§ Work instruction
Repeat verbatim what the listing holds, but not its pictures.

§ Given material
- Opening Delimiter -
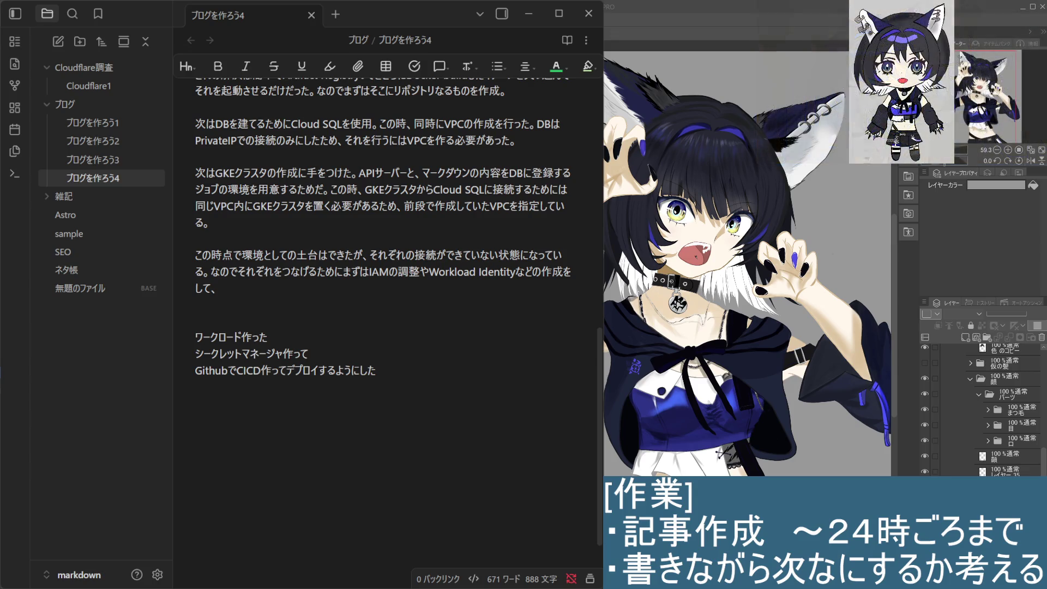
click(297, 293)
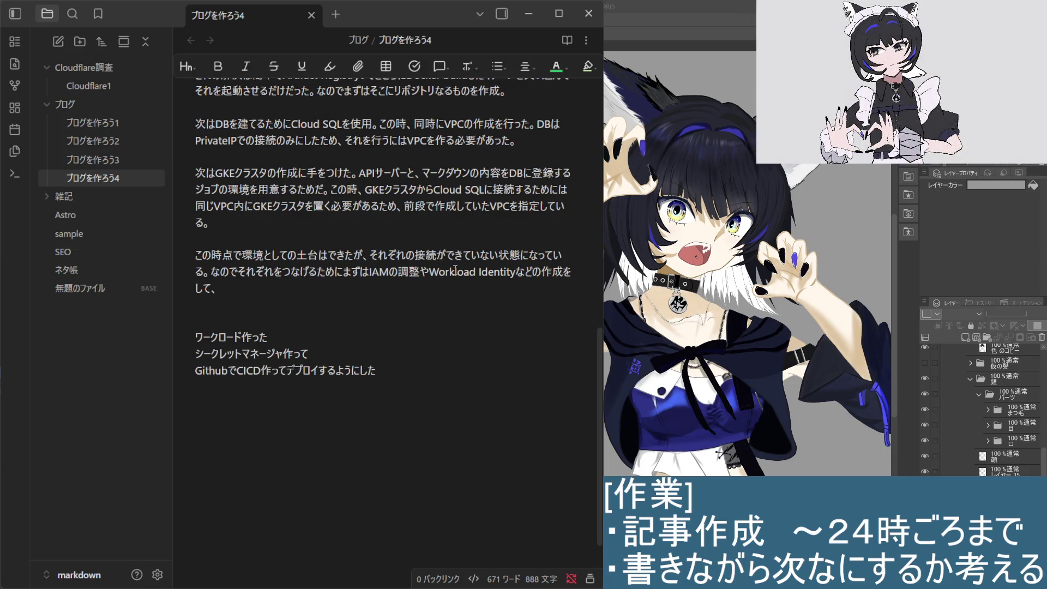
Step: Turn the list into IAMの調整、Workload Identity、サービスアカウント with 、 separators
click(428, 272)
key(BackSpace)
- Closing Delimiter -
§ Exercise answer
click(297, 293)
Step: Turn the list into IAMの調整、Workload Identity、サービスアカウント with 、 separators
click(428, 272)
key(BackSpace)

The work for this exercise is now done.